No se puede calificar de inteligente la belleza de una flor, de un valle o de una tormenta. Pero no hay una sola obra de arte genial que deje de transmitir inteligencia universal en la expresión de su belleza particular. Si en la obra de un artista de talento predomina la opacidad, la confusión o la complejidad, sobre la claridad, la distinción y la sencillez, no en el tema tratado, por oscuro o complejo que sea, sino en el modo de tratarlo, esa obra será, en el mejor de los casos, interesante o bonita, pero nunca bella.
Las bellezas naturales, salidas de los éxitos del azar en la evolución de la materia, expresan la adecuación de las formas individuales a las energías del Universo que determinan los fenómenos catastróficos y los largos procesos de adaptación de las especies al medio ambiente. Las bellezas del arte, debidas al triunfo de la inteligencia intuitiva sobre las rutinas sociales, nacen en cortos procesos de rebeldía individual contra la adaptación de la especie humana a los gustos del medio cultural heredado.

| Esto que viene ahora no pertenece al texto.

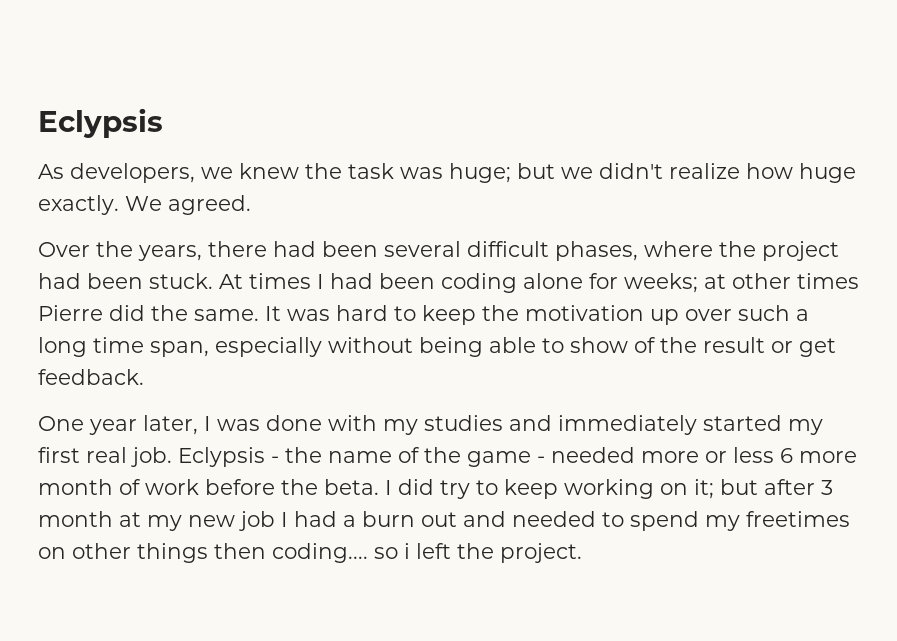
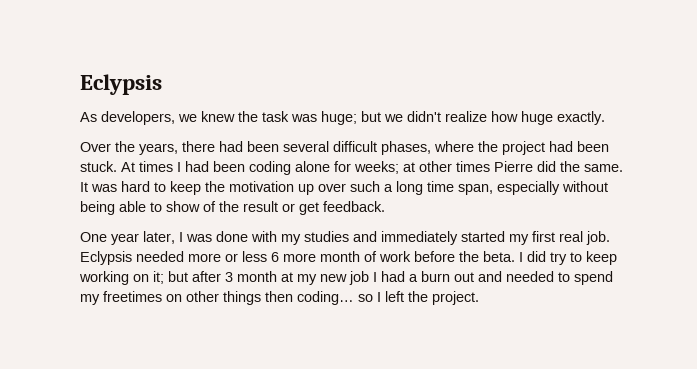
[125,195,251,215] We agreed. -> (605, 118) none
[271,447,545,467] - the name of the game - -> (132, 258) none
[272,543,410,563] coding.... so i -> [297,291,381,305] coding… so I

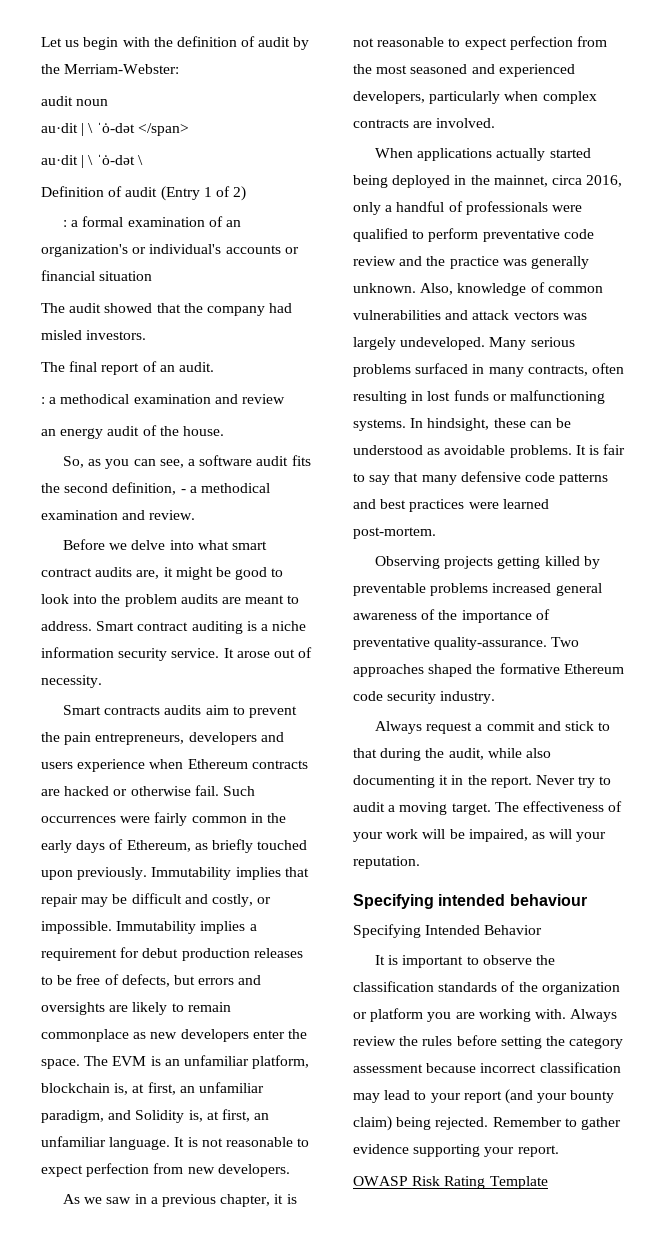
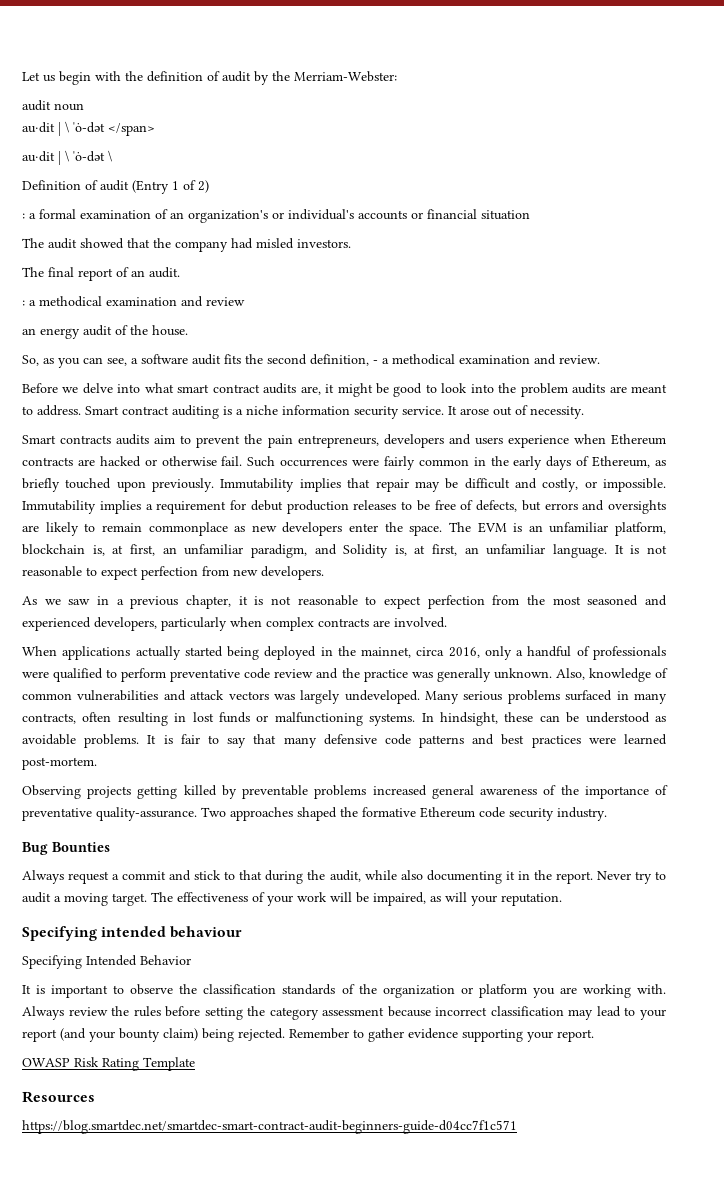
(496, 697) none -> [22,842,110,855] // Bug Bounties
(548, 1182) none -> [22,1091,95,1103] [22,1120,517,1134] // Resources // https://blog.smartdec.net/smartdec-smart-contract-audit-beginners-guide-d04cc7f1c571

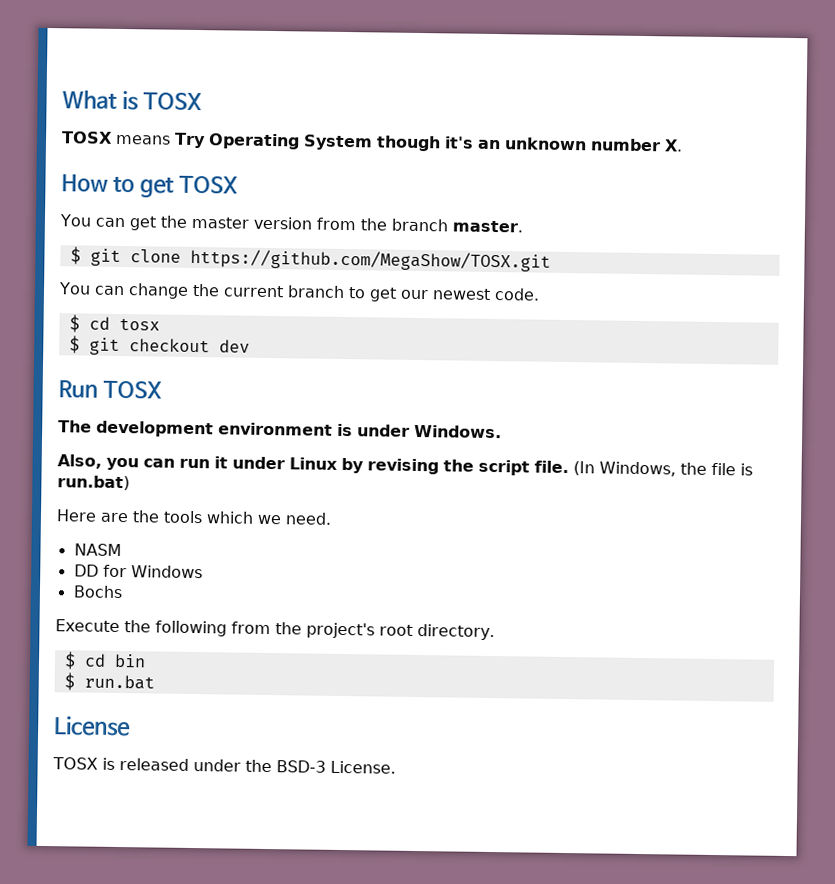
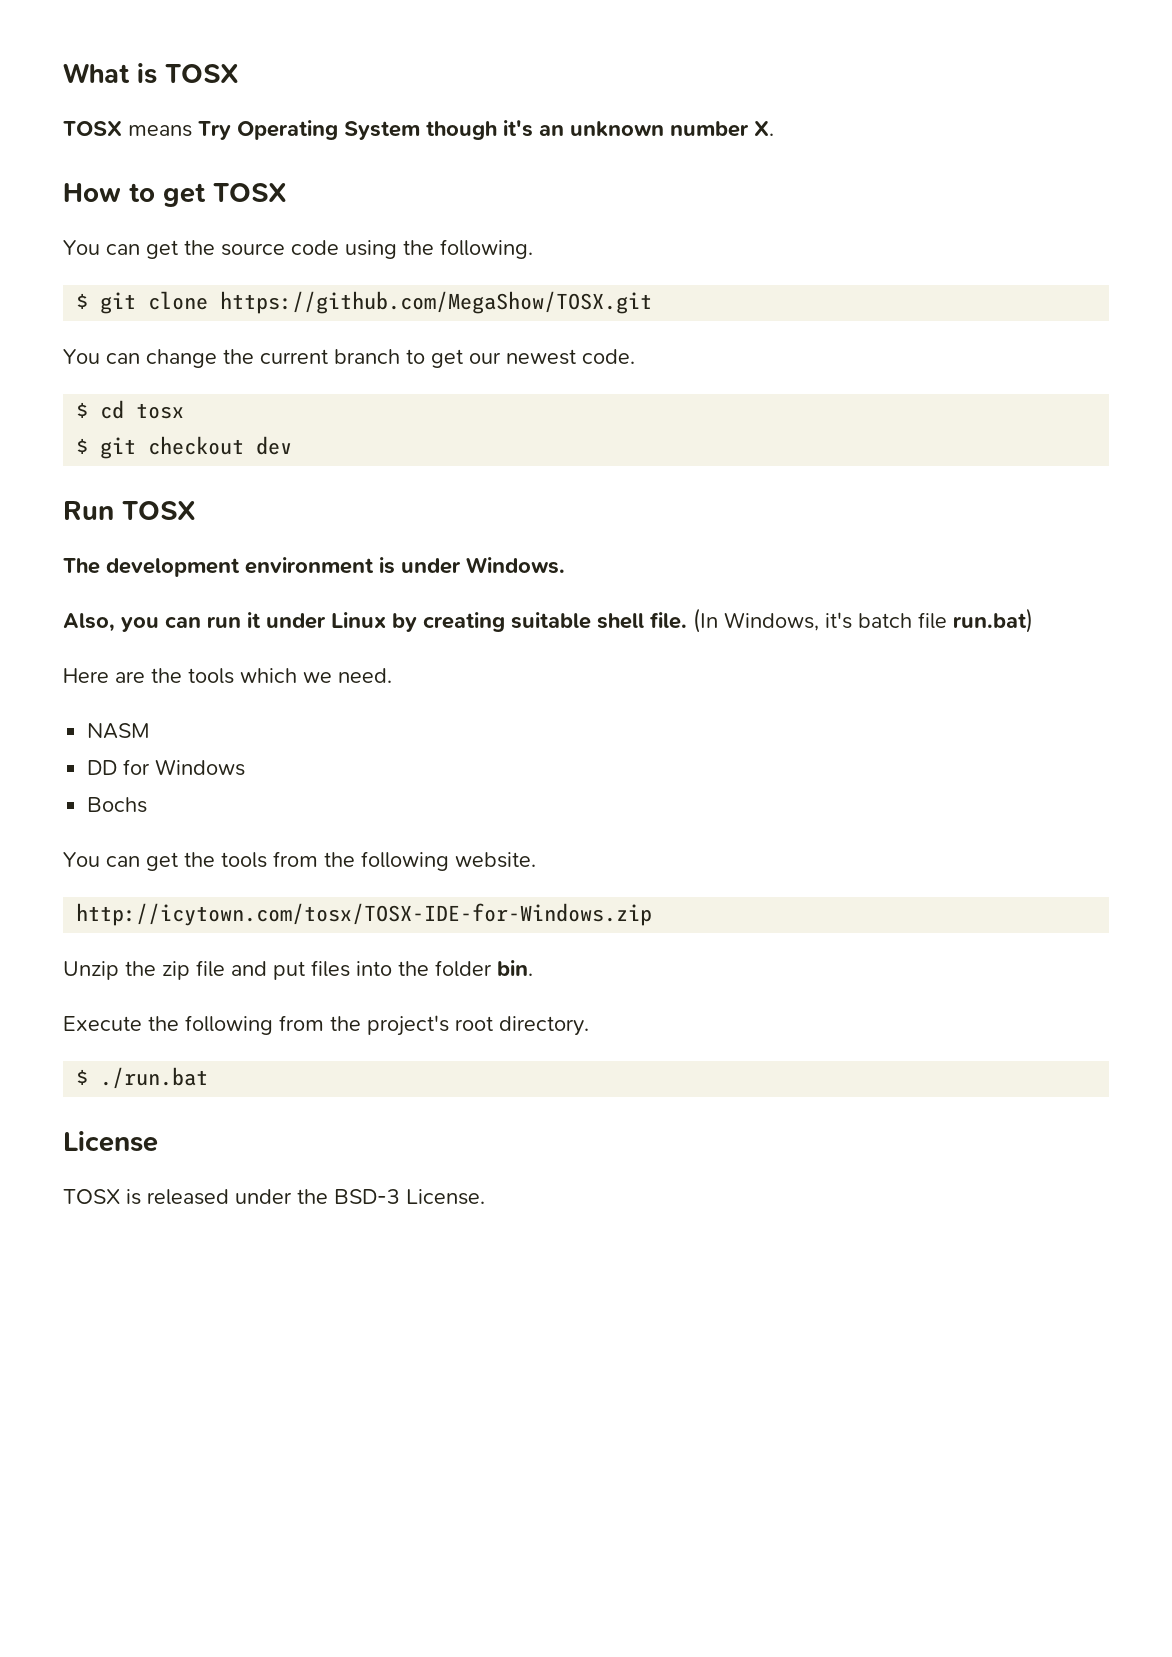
[190,216,523,233] master version from the branch master. -> [221,239,533,259] source code using the following.
[367,458,753,477] revising the script file. (In Windows, the file is -> [423,608,947,633] creating suitable shell file. (In Windows, it's batch file
(123, 592) none -> [63,851,536,871] [76,903,653,926] [63,960,533,980] // You can get the tools from the following website. // http://icytown.com/tosx/TOSX-IDE-for-Windows.zip // Unzip the zip file and put files into the folder bin.
[83,653,146,668] [63,672,155,691] cd bin // $ run.bat -> [100,1067,209,1089] ./run.bat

Ambos procesos tienen que ensayar innumerables monstruosidades por cada tipo de belleza que logran. La Naturaleza parece inteligente porque aborta sus deformidades individuales y borra sus huellas, por no ser útiles para la especie, mientras que la modernidad en el arte las cultiva y exhibe, sin importarle el fomento de la torpeza, por ser idóneas para la especulación en el mercado o la promoción estatal de artistas sin talento.
La necesidad de lucidez en la belleza del gran arte no se limita a la literatura o la música, que son géneros insoportables cuando las composiciones de palabras o sonidos carecen de inteligencia en sus expresiones. También afecta a esas artes plásticas, como la escultura, el dibujo y la pintura, que parecen responder a emociones simples que van de corazón a corazón sin pasar por las cabezas, cuando en realidad sus bellezas nacen de los mismos procesos mentales que crearon El Quijote, Hamlet, la Novena Sinfonía o Fausto.
La inteligencia de la belleza artística explica que el gran arte no sea sólo una fuente de placer, sino una de las vías para el conocimiento del mundo, junto a las de la ciencia y la religión. La razón técnica, en la invención de nuevas reglas para el oficio, causa la original claridad del genio. La índole inteligente de las primeras intuiciones crea elegante distinción en sus inspiraciones. El trabajo de eliminación de las huellas del trabajo otorga sencillez a sus terminaciones. Tres frutos de la inteligencia estética.
Después de haber ganado con los maestros del impresionismo la lucidez en los paisajes y las cosas representadas, la pintura europea perdió hace más de medio siglo la lucidez en la expresión de sus representaciones. El experimento y la abstracción la han metido en el callejón sin salida de las novedades que no traen consigo nada nuevo, a no ser la estupidez de lo informe o lo grotesco.
Un artista tan severamente inteligente como Degas buscó sin descanso la inteligencia de la belleza en la exacta visión, desde perspectivas inéditas, de las únicas purezas orgánicas que quedaban intactas en la degenerada vida de la gran ciudad corrompida: la elegancia del caballo anglo-árabe especializado para correr en los hipódromos y la gracia sin par de las bailarinas seleccionadas para la danza clásica. La inteligencia del dibujo era tan patente en sus obras como en las de Leonardo.
La pintura y la escultura de lo informe no son inteligibles ni bellas porque no alcanzan a tener siquiera la belleza de la inteligencia natural. Parecen empeñadas en dar la razón a quienes creen que en las artes plásticas la inteligencia cultivada es un estorbo y que para triunfar en ellas no se necesitan más aptitudes que las imitativas, propias de simios y antropoides. Buena vista, destreza manual y, como explicación, gruñidos inarticulados.